● DATA FOR THE TASK:
**********
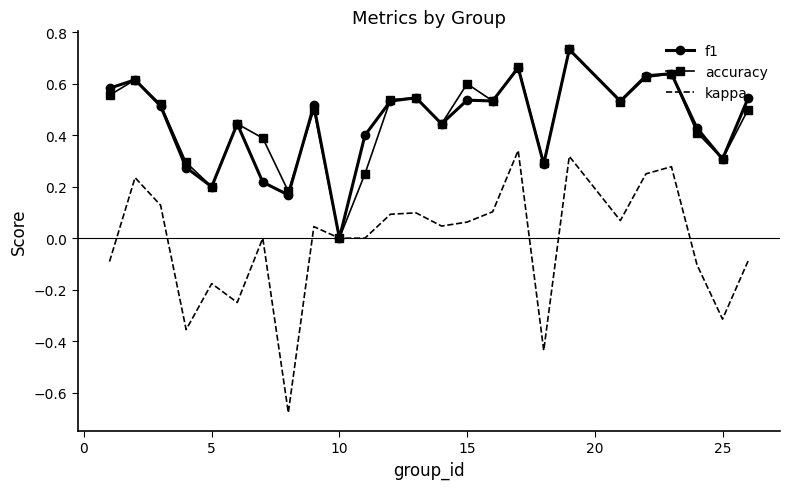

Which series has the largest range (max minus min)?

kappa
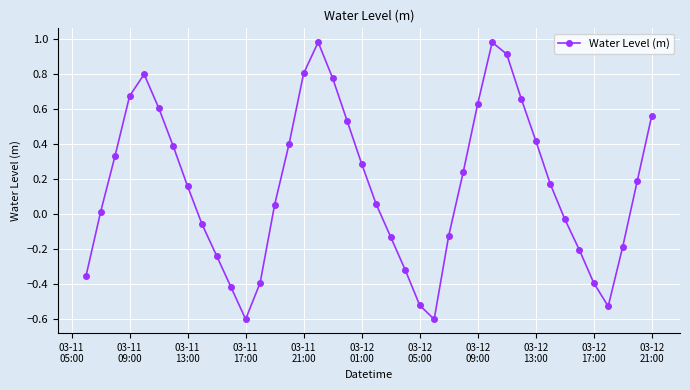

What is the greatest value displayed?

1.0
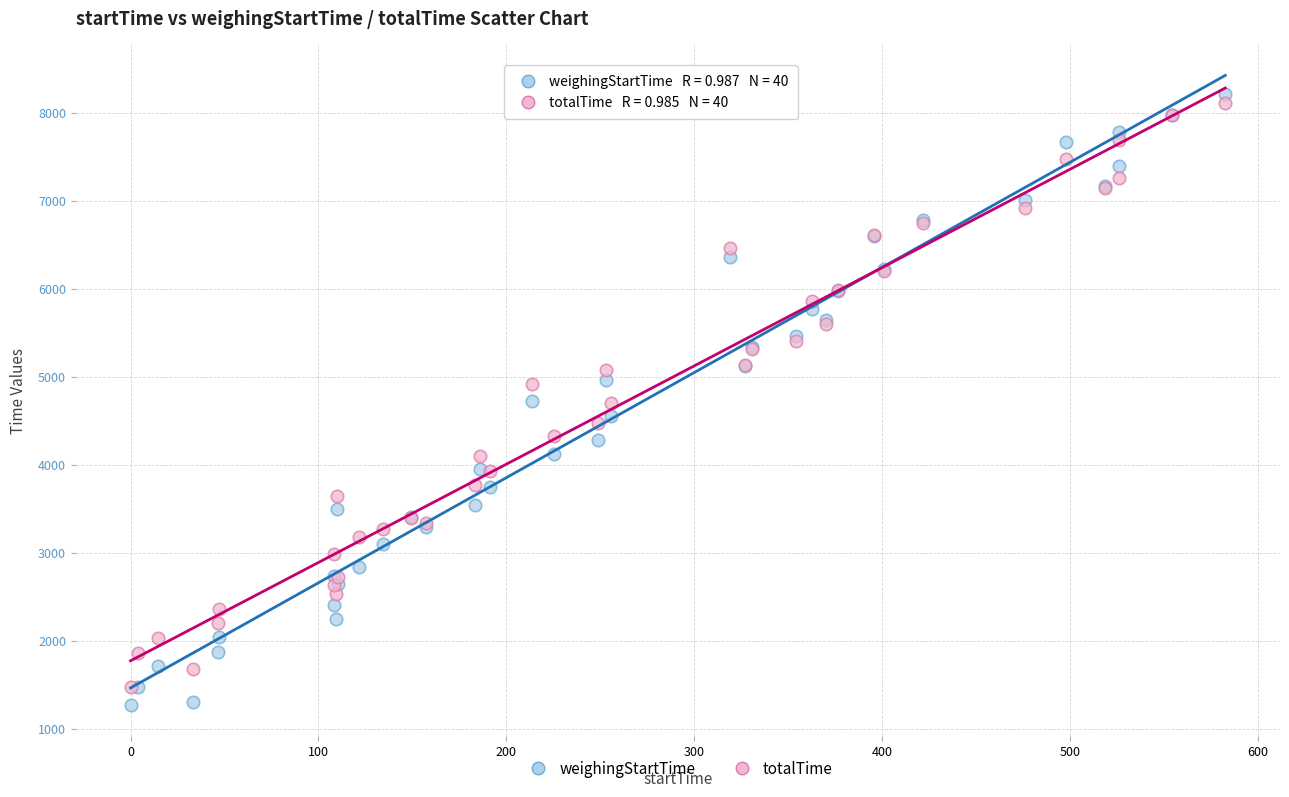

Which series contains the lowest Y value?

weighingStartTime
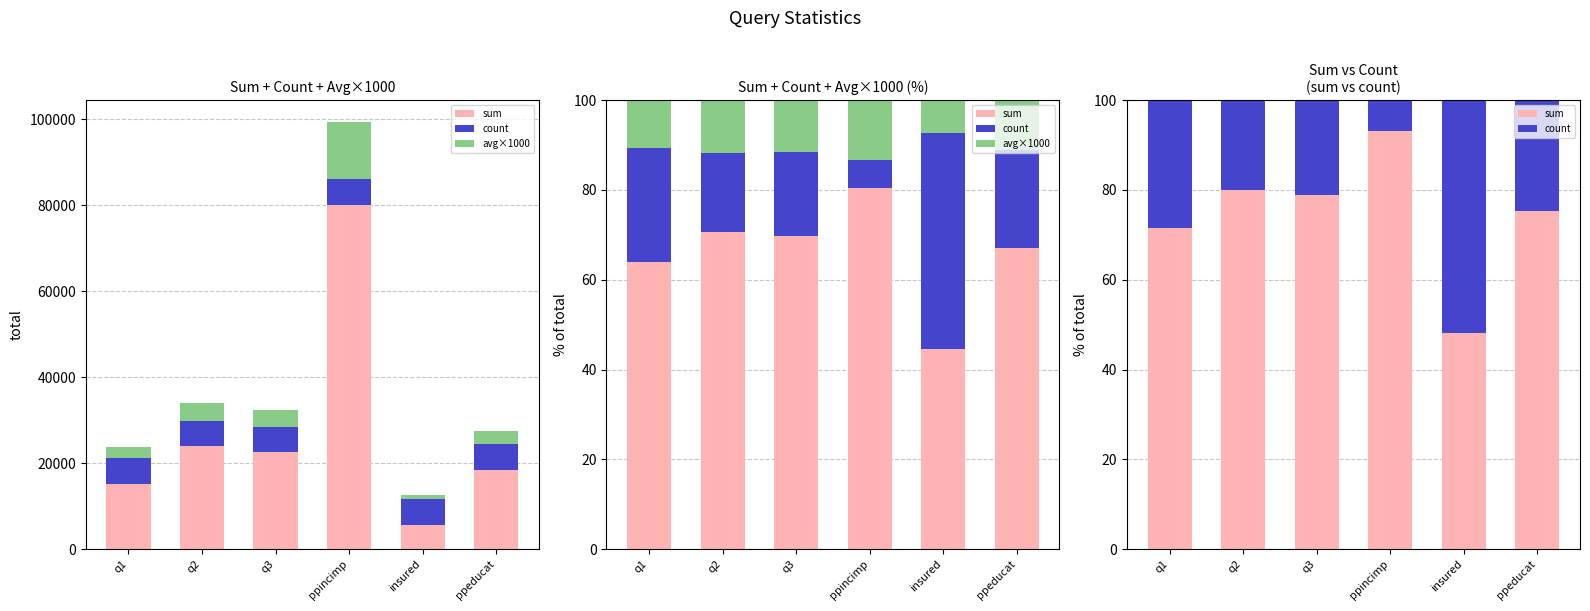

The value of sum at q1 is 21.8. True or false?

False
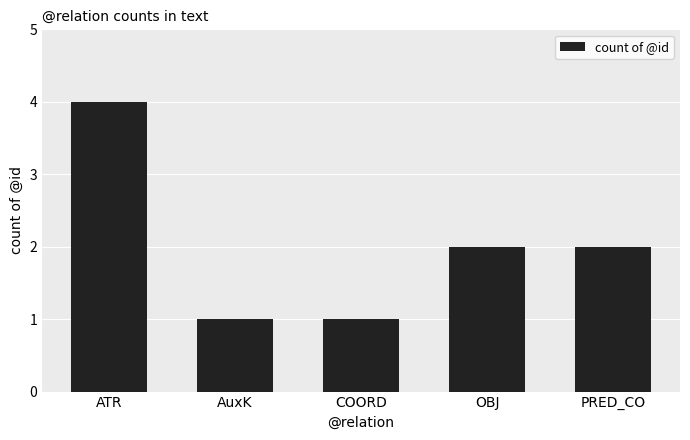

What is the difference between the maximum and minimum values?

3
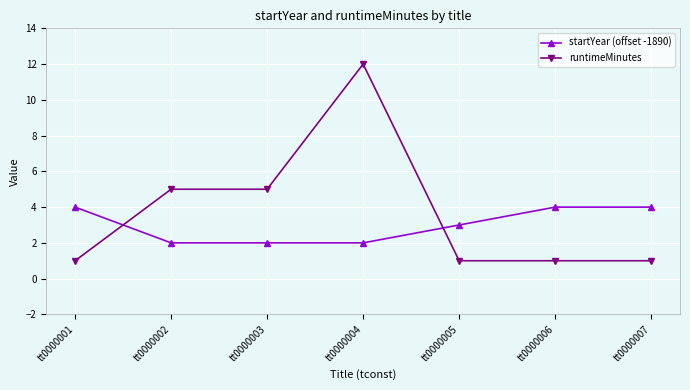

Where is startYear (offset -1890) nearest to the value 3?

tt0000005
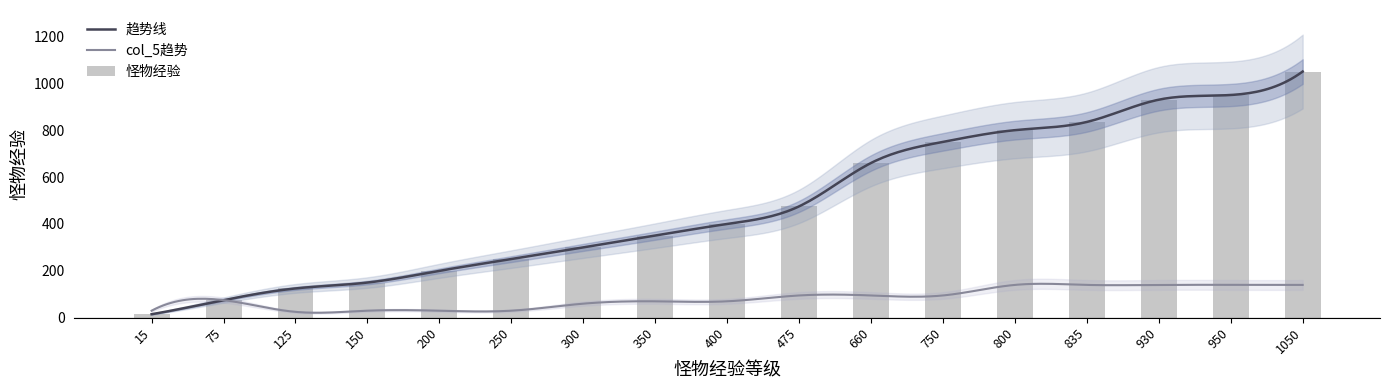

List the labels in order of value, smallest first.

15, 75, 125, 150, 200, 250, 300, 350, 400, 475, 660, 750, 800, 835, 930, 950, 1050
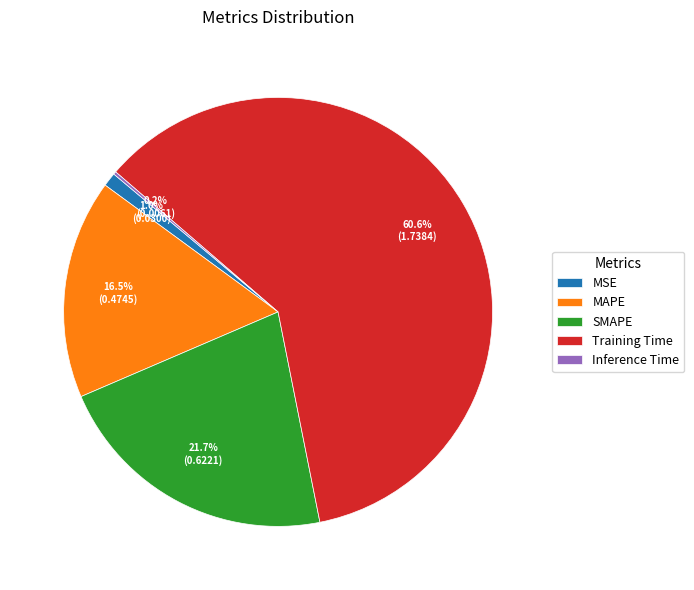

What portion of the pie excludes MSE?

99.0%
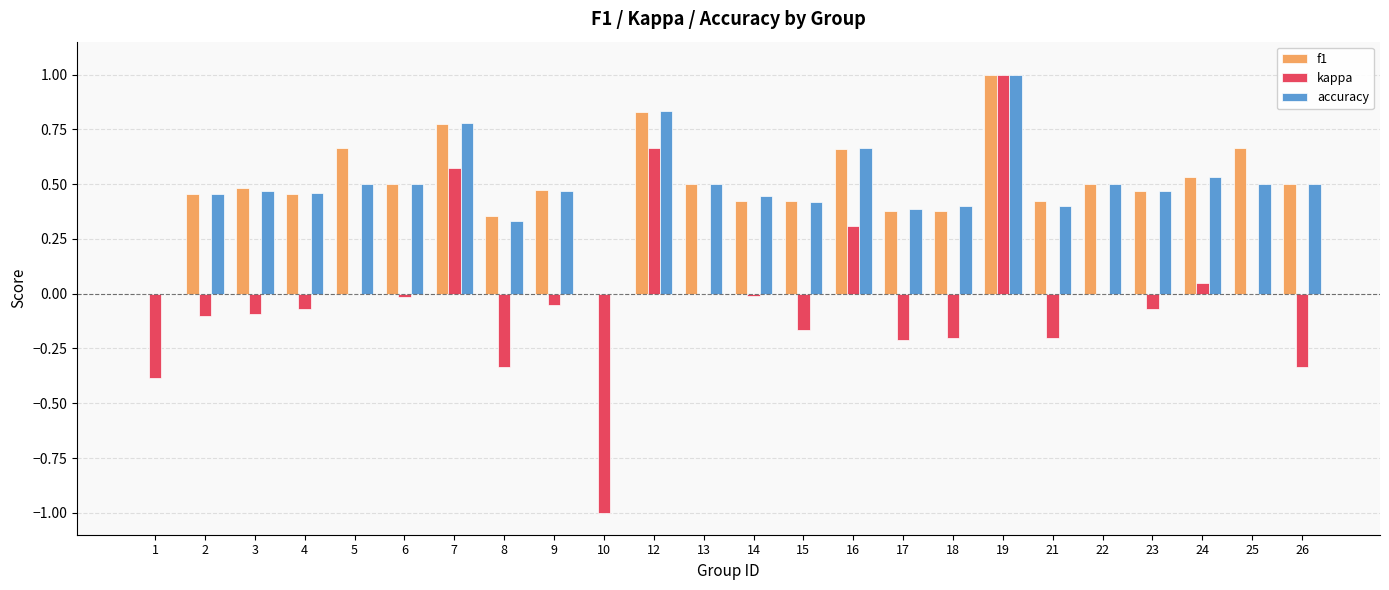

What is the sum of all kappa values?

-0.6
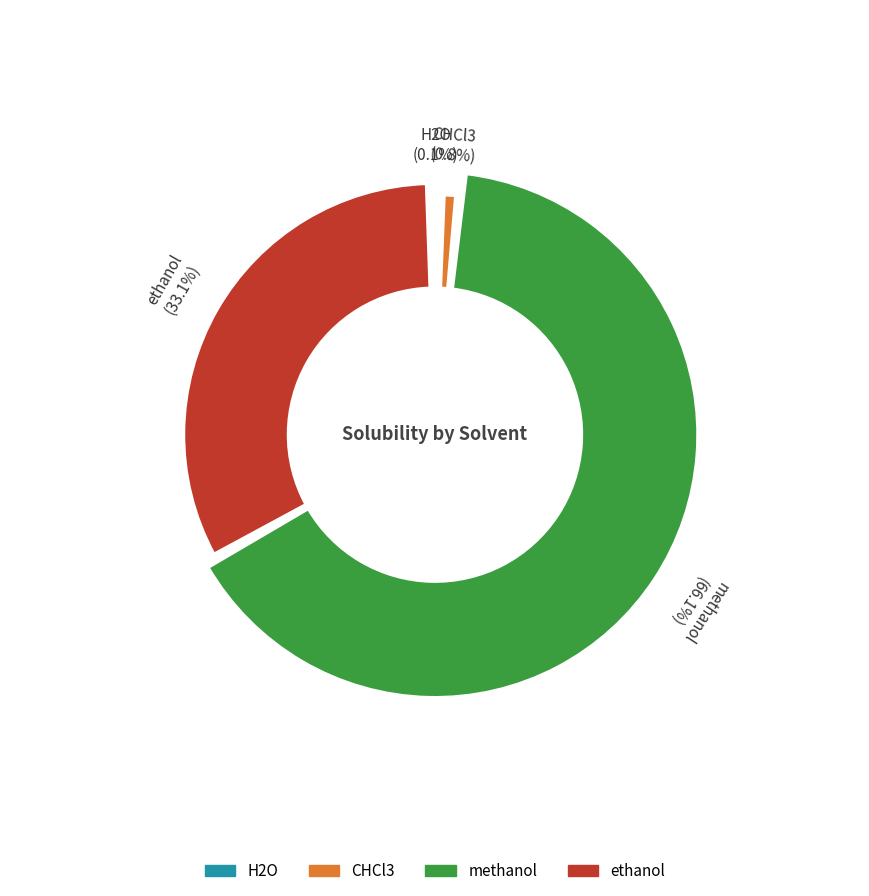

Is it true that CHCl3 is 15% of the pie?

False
**********
● JOB: Extract every line in the entries above that contains the word "Which", matching case exactly.

● SOLUTION FOR THIS PROBLEM:
Which series has the largest range (max minus min)?
Which series contains the lowest Y value?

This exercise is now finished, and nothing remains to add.